Even though you can’t cure or prevent asthma, you can do something about preventing the attacks. You can work with your doctor on a plan that’ll allow you to live a life with less discomfort by taking your medications regularly and managing attacks. Asthma is a serious condition, so you need to be alert always and monitor it at all times to treat it properly in the process. Since flue and respiratory infections are likely to trigger asthma attacks, you should get a proper vaccination, so you don’t get sick during the flu season.
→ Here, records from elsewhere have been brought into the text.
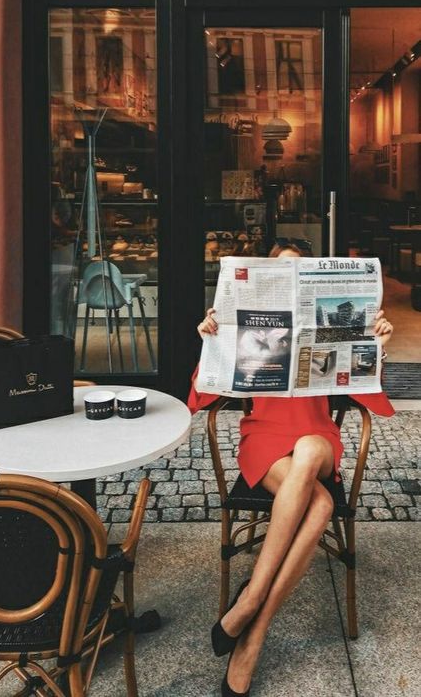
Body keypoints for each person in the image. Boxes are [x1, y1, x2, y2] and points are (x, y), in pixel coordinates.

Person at [189, 243, 395, 697]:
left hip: (318, 438)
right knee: (318, 504)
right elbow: (202, 396)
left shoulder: (328, 323)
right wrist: (212, 340)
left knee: (306, 451)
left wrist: (375, 348)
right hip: (262, 440)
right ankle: (255, 634)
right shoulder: (248, 321)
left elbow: (372, 400)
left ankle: (249, 600)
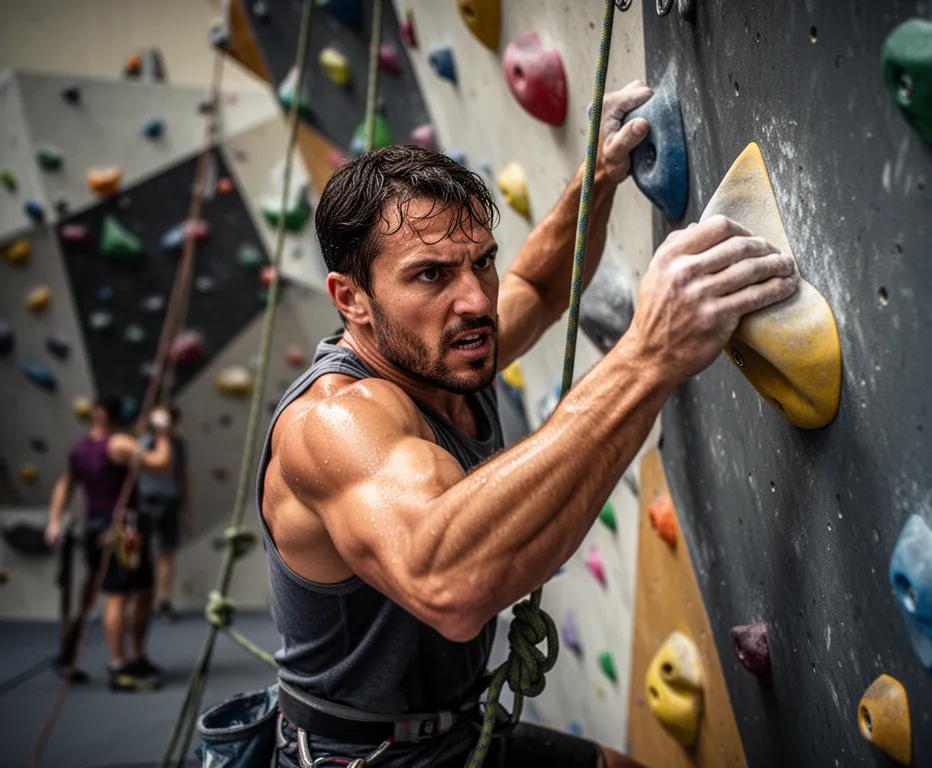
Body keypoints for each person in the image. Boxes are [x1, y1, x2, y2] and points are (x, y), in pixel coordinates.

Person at [258, 81, 797, 767]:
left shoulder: (447, 345)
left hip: (454, 727)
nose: (475, 299)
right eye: (429, 275)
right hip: (360, 756)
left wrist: (597, 175)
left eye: (479, 261)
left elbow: (540, 288)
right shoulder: (334, 423)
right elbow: (448, 584)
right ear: (352, 300)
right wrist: (649, 356)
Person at [46, 396, 173, 692]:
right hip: (122, 530)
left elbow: (65, 483)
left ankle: (136, 656)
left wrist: (54, 521)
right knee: (118, 595)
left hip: (96, 527)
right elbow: (162, 464)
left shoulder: (81, 448)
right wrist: (163, 431)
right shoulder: (119, 445)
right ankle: (119, 665)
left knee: (142, 590)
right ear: (118, 416)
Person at [137, 405, 190, 621]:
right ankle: (141, 599)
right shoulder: (143, 443)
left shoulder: (178, 444)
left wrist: (186, 507)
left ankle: (164, 600)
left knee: (166, 551)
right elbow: (160, 463)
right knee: (140, 555)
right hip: (144, 502)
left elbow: (181, 474)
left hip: (170, 500)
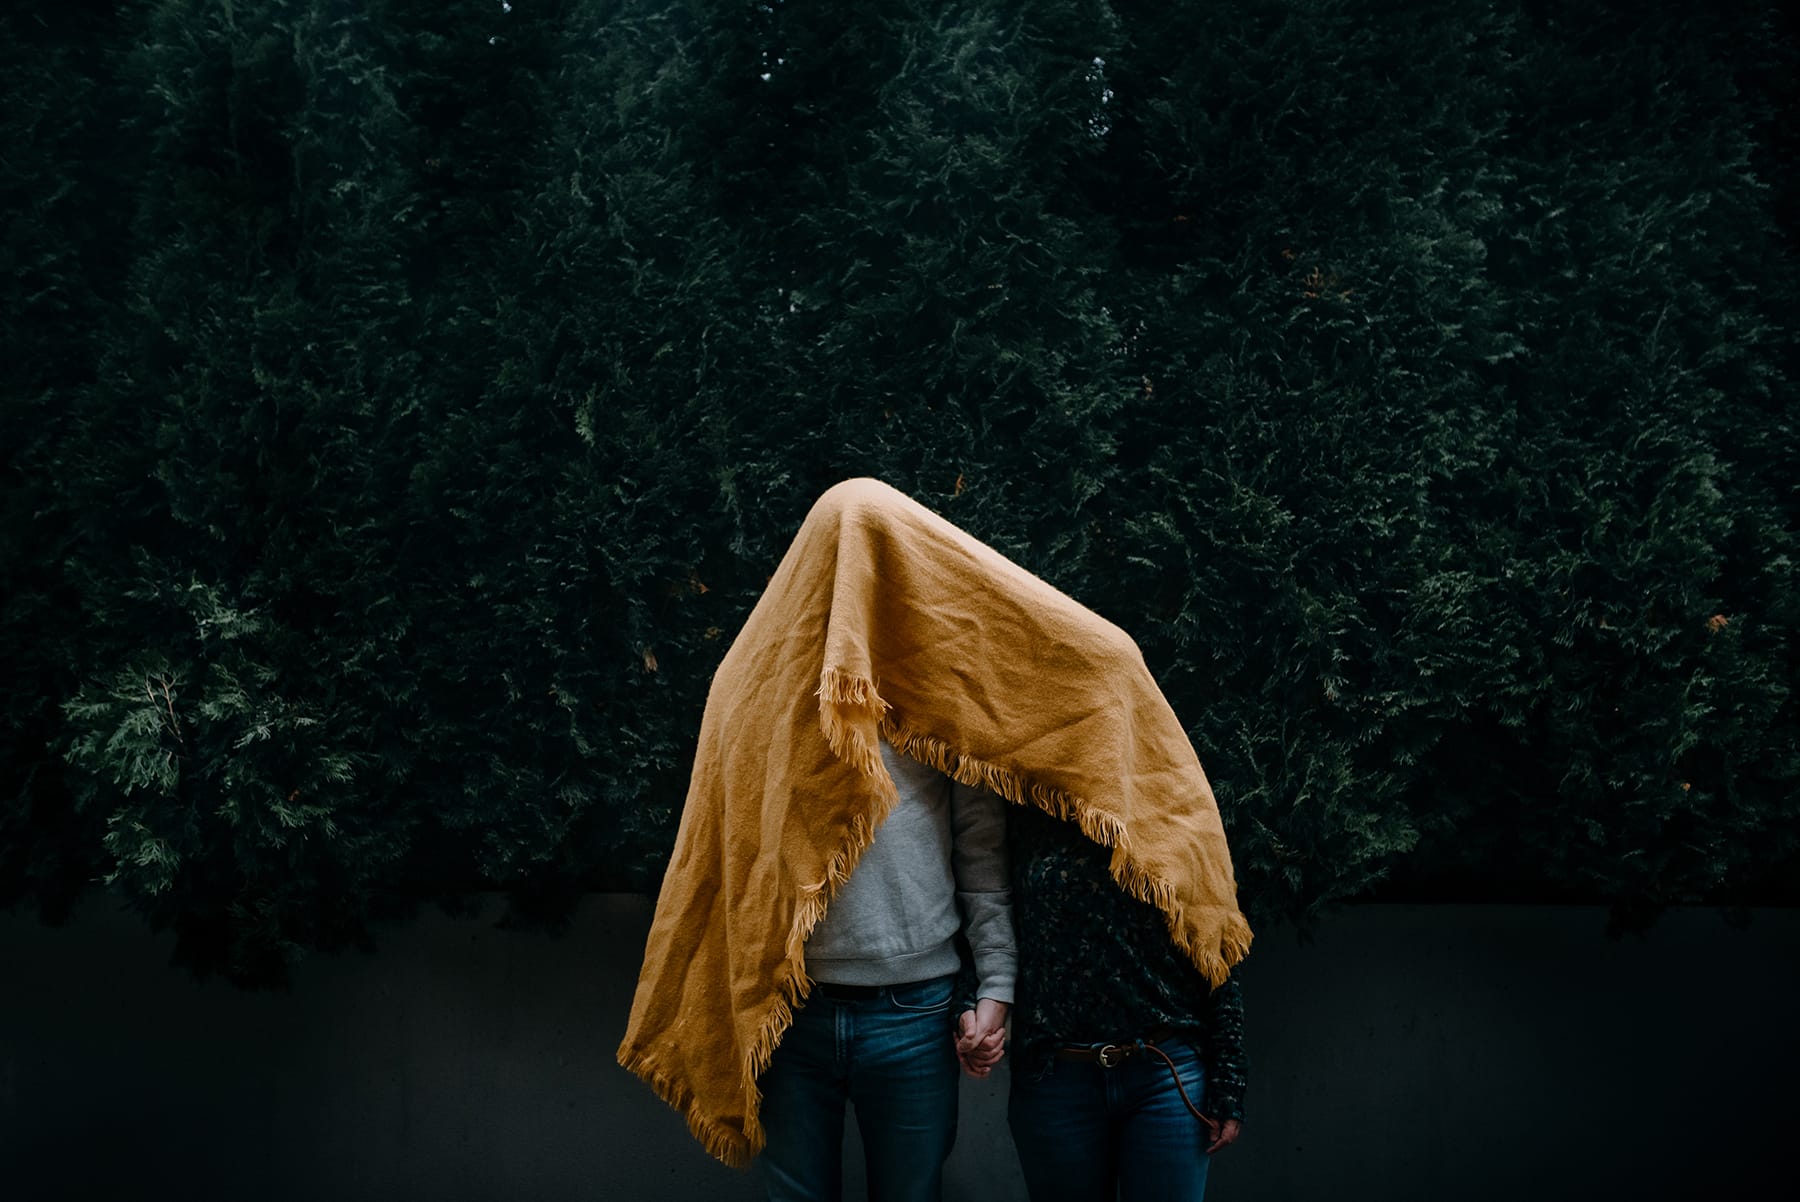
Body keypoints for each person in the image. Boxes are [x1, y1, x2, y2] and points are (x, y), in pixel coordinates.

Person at [618, 479, 1248, 1200]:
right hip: (790, 1015)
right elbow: (724, 863)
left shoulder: (935, 696)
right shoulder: (750, 687)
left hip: (915, 1010)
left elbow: (982, 862)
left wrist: (998, 991)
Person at [755, 737, 1015, 1202]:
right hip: (786, 1005)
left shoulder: (933, 681)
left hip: (915, 1010)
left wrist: (996, 982)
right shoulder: (771, 674)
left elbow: (981, 845)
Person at [993, 801, 1246, 1202]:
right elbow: (989, 912)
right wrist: (970, 1006)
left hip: (1165, 1076)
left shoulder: (1172, 795)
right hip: (1056, 1081)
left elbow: (1216, 950)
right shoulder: (1027, 794)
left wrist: (1229, 1080)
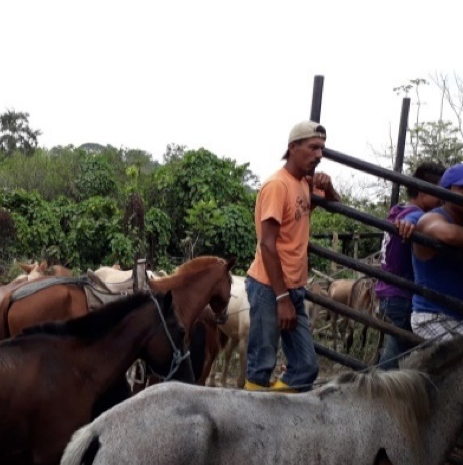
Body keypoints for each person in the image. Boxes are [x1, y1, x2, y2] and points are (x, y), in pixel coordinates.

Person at [244, 121, 340, 393]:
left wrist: (328, 188)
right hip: (269, 287)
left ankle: (271, 412)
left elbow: (335, 205)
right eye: (313, 148)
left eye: (321, 148)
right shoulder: (278, 186)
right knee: (261, 367)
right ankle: (251, 426)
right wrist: (281, 297)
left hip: (294, 288)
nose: (319, 155)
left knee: (306, 367)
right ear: (292, 148)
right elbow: (267, 243)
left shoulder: (304, 184)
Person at [376, 162, 445, 370]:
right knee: (396, 353)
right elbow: (416, 223)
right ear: (424, 191)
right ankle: (376, 390)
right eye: (440, 194)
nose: (443, 201)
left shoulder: (398, 210)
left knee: (399, 347)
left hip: (387, 291)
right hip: (402, 294)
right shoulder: (415, 218)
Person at [410, 163, 463, 340]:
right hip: (433, 317)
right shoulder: (432, 218)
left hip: (457, 318)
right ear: (446, 192)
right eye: (462, 188)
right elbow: (448, 234)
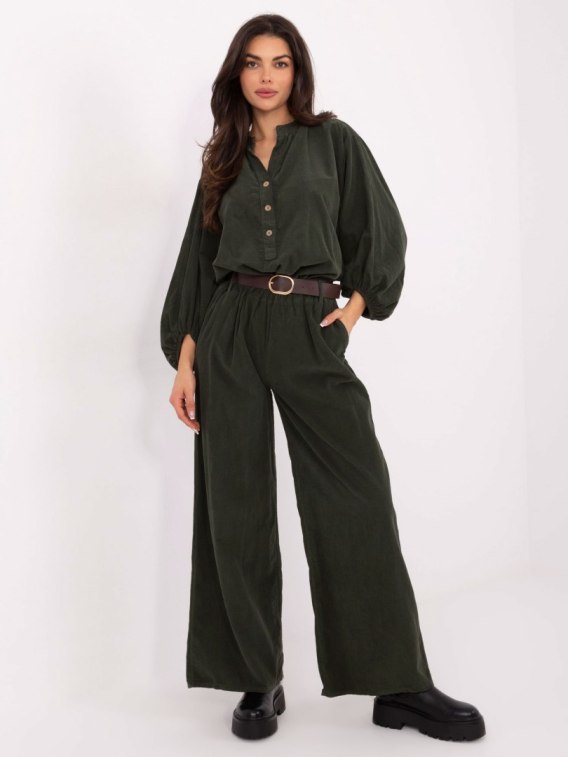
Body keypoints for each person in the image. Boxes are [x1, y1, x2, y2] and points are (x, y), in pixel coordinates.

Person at [160, 13, 486, 743]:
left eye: (279, 62)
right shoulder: (223, 158)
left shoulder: (334, 143)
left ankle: (398, 681)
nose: (266, 75)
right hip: (230, 328)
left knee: (355, 494)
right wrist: (185, 359)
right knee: (235, 504)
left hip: (310, 324)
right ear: (237, 74)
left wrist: (352, 314)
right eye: (253, 62)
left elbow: (381, 230)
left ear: (297, 72)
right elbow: (198, 263)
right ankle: (257, 676)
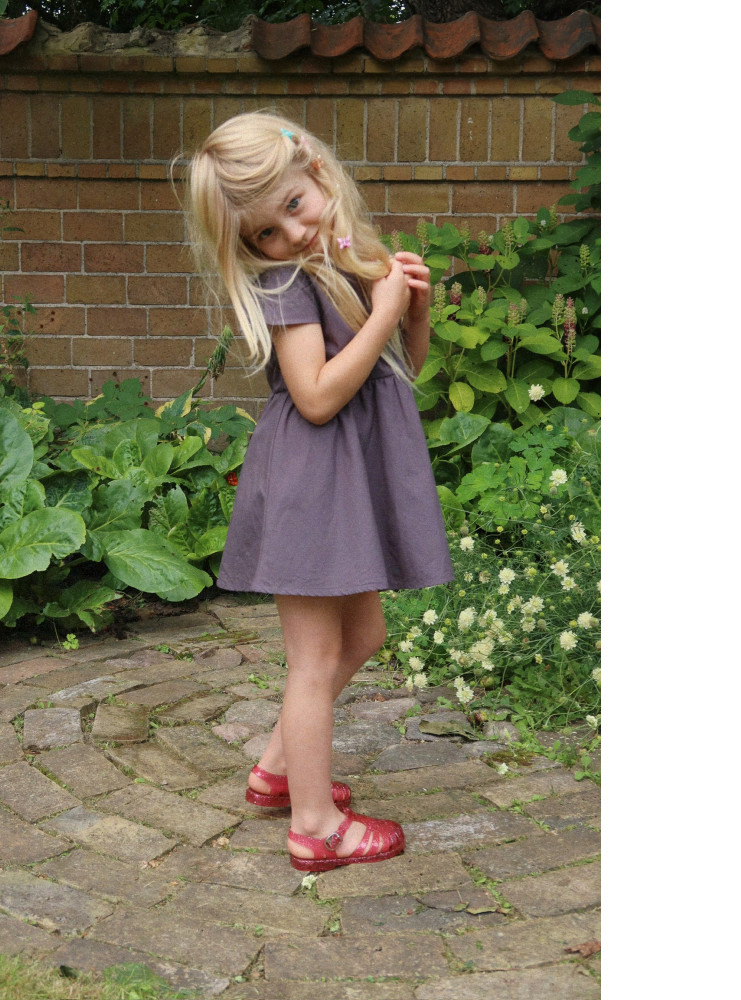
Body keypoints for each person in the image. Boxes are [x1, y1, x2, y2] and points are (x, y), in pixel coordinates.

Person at [186, 112, 454, 871]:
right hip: (310, 484)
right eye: (266, 233)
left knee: (363, 636)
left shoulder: (341, 261)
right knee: (314, 658)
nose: (291, 235)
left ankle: (278, 770)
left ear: (319, 175)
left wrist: (414, 313)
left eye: (295, 207)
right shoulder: (283, 284)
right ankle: (315, 826)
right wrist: (386, 311)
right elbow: (316, 396)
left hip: (347, 483)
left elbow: (401, 368)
To filter out well-known triggers as smoke, dust, and pet dander, provide you and your family with better sleep. In order to breathe much more easily during the day, make sure to invest in a good air purifier. Furthermore, it would be a good idea to monitor your breathing, because that’s the best way to recognize the warning signs of an impending attack. Use a home peak flow meter to record your peak airflow every day for the best monitoring.
Asthma is a serious respiratory problem, but you can live without too much discomfort if you only put some effort into it. It’s imperative that you monitor your condition and do everything in your power to avoid triggers that can cause an asthma attack.